Net investment income of $33.9 million advanced 11.8% year over year but fell short of the consensus mark of $34.5 million and our estimate of $34.6 million.

Total expenses dipped 0.6% year over year to $279.4 million but came higher than our estimate of $262.9 million. The year-over-year decline resulted from a decline in net losses and loss adjustment expenses.

The net income of ProAssurance was $4.6 million against the prior-year’s quarter’s loss of $6.2 million.  The combined ratio of 111.6% improved 230 basis points (bps) year over year.

Segmental Update

Specialty P&C Segment

The segment generated revenues of $190.2 million in the first quarter, which grew 3% year over year and beat the Zacks Consensus Estimate of $179 million and our estimate of $172 million. Net premiums earned increased 2.8% year over year to $188.9 million, higher than the consensus mark of $182 million. The metric was aided by prudent pricing decisions, new business growth and strong customer retention rates.  

Total expenses of $204 million slid 2.2% year over year. The segment incurred a loss of $13.8 million, narrower than the prior-year quarter’s loss of $24 million but wider than our estimate of $12.6 million. The combined ratio improved 560 bps year over year to 108%.

Workers' Compensation Insurance Segment

Revenues of the unit inched up 0.5% year over year to $41.6 million and beat the Zacks Consensus Estimate and our estimate of $41 million. Net premiums earned were $41.1 million, up 0.7% year over year on the back of new business writings and strong retention rates in its traditional business. The reported figure surpassed the consensus mark of $40.5 million and our estimate of $40.6 million.

Total expenses of $46.1 million increased 5.3% year over year. The unit incurred a loss of $4.6 million, wider than the prior-year quarter’s loss of $2.4 million. The combined ratio deteriorated 490 bps to 112.3% due to elevated average claim costs.

Segregated Portfolio Cell Reinsurance Segment

The segment recorded gross premiums written of $15.9 million, which dropped 30.4% year over year due to the non-renewal of two Segregated Portfolio Cell programs and declining renewal rates. The metric also lagged our estimate of $20.4 million.  Net premiums earned of $14.2 million fell 7.4% year over year, lower than the Zacks Consensus Estimate of $15.1 million and our estimate of $14.9 million.

Underwriting, policy acquisition and operating expenses declined 6.4% to $4.7 million. The unit witnessed a quarterly profit of $0.5 million, which plunged 44.4% year over year. The combined ratio of 104.3% deteriorated 1,630 bps year over year.

Corporate Segment

Net investment income in the unit amounted to $33.2 million, which improved 11.1% year over year but fell short of our estimate of $34 million. Improved average book yields from PRA’s fixed maturity investments benefited investment results.
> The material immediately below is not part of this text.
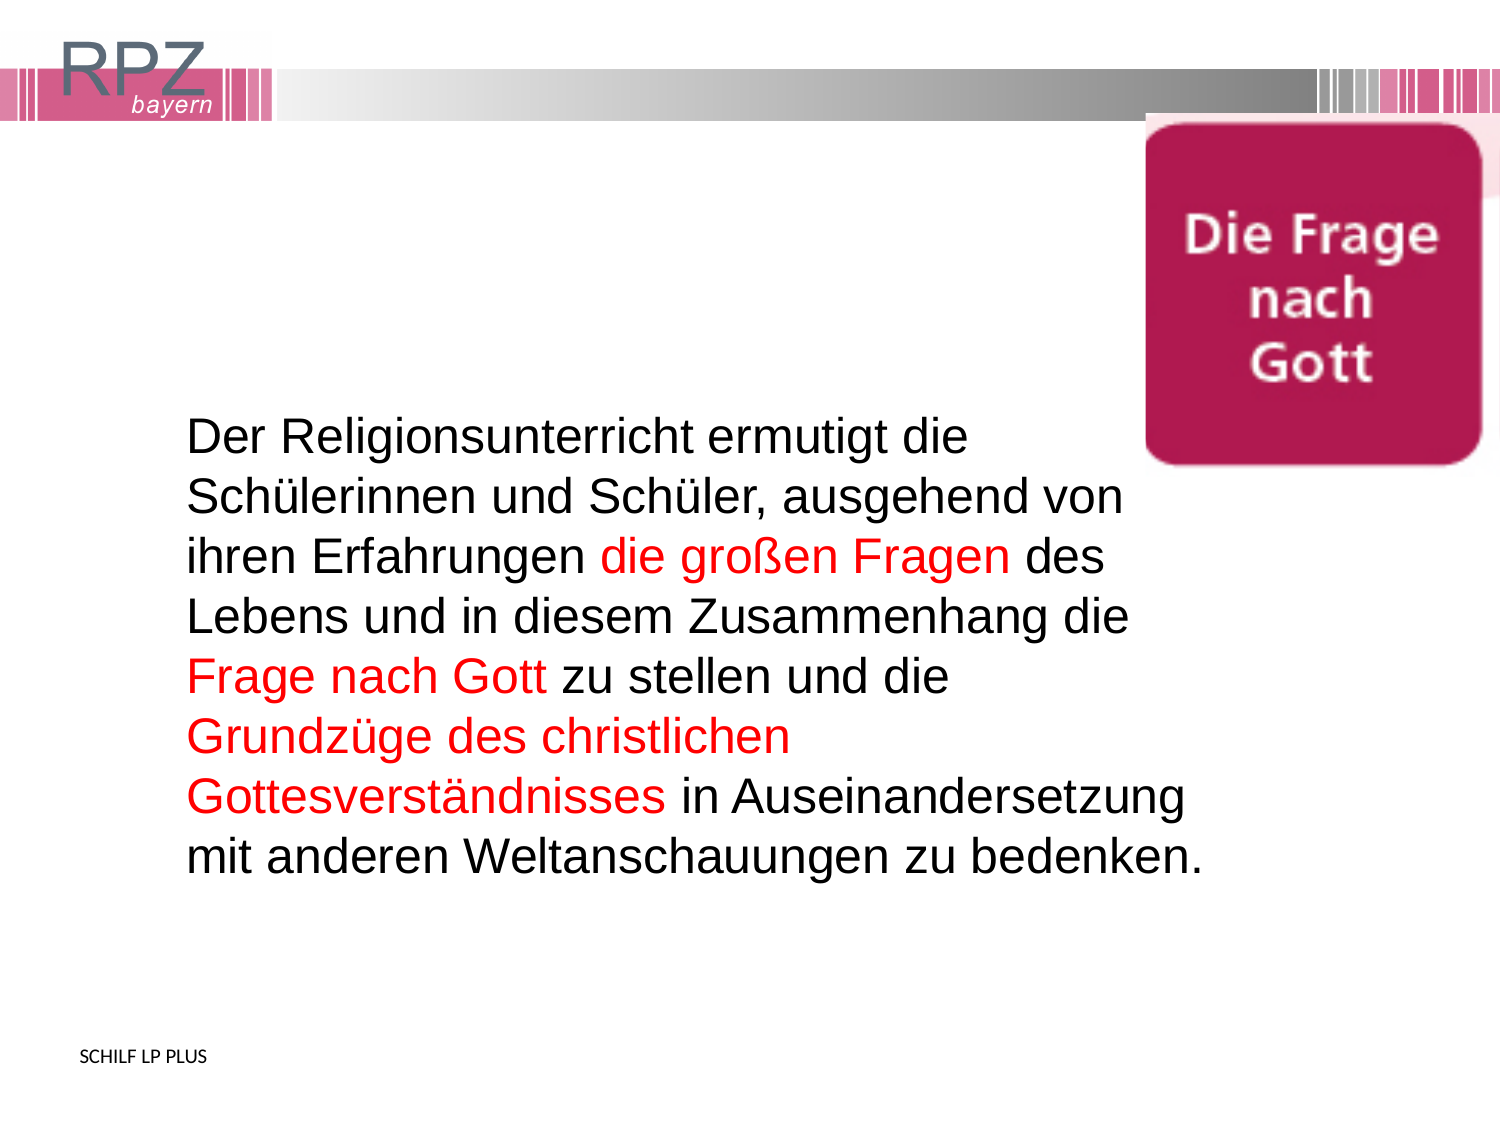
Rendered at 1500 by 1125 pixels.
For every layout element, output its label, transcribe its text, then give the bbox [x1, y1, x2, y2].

Operating expenses of $8.7 million escalated 5.9% year over year due to elevated compensation-related costs. The segment’s profit of $22.5 million rose 22.3% year over year. Interest expenses increased 3.6% to $5.7 million.

Financial Position (as of Mar 31, 2024)

ProAssurance exited the first quarter with cash and cash equivalents of $65.4 million, which dipped 0.8% from the 2023-end level. Total investments of $4.3 billion slid 0.4% from the figure at 2023 end. Total assets were $5.7 billion, up 0.3% from the 2023-end level.

Debt-less unamortized debt issuance costs amounted to $427.8 million, which inched up 0.2% from the figure as of Dec 31, 2023.

Total shareholders’ equity of $1.1 billion inched up marginally from the level at 2023 end.

Net cash used in operating activities amounted to $11.6 million compared with $29.8 million of cash usage in the prior-year quarter.

Book value per share was $21.82, which remained flat from the 2023-end level. Adjusted operating return on equity was 1.5% while the metric was a negative 2.6% in the prior-year quarter.

Share Repurchase Update

ProAssurance did not repurchase any common shares in the first quarter. A leftover capacity of $55.9 million remained in place to be utilized for common share repurchases or retirement of outstanding debt as of Mar 31, 2024.

How Have Estimates Been Moving Since Then?

In the past month, investors have witnessed an upward trend in estimates revision.

The consensus estimate has shifted 58.33% due to these changes.

VGM Scores

Currently, ProAssurance has a subpar Growth Score of D, however its Momentum Score is doing a lot better with an A. However, the stock was allocated a grade of D on the value side, putting it in the bottom 40% for this investment strategy.

Overall, the stock has an aggregate VGM Score of D. If you aren't focused on one strategy, this score is the one you should be interested in.

Outlook

Estimates have been trending upward for the stock, and the magnitude of these revisions looks promising. It comes with little surprise ProAssurance has a Zacks Rank #1 (Strong Buy). We expect an above average return from the stock in the next few months.

Performance of an Industry Player

ProAssurance is part of the Zacks Insurance - Property and Casualty industry. Over the past month, Arch Capital Group (ACGL - Free Report) , a stock from the same industry, has gained 2.7%. The company reported its results for the quarter ended March 2024 more than a month ago.

Arch Capital reported revenues of $3.76 billion in the last reported quarter, representing a year-over-year change of +21.7%. EPS of $2.45 for the same period compares with $1.73 a year ago.

For the current quarter, Arch Capital is expected to post earnings of $2.21 per share, indicating a change of +15.1% from the year-ago quarter. The Zacks Consensus Estimate has changed -0.8% over the last 30 days.

The overall direction and magnitude of estimate revisions translate into a Zacks Rank #3 (Hold) for Arch Capital. Also, the stock has a VGM Score of A.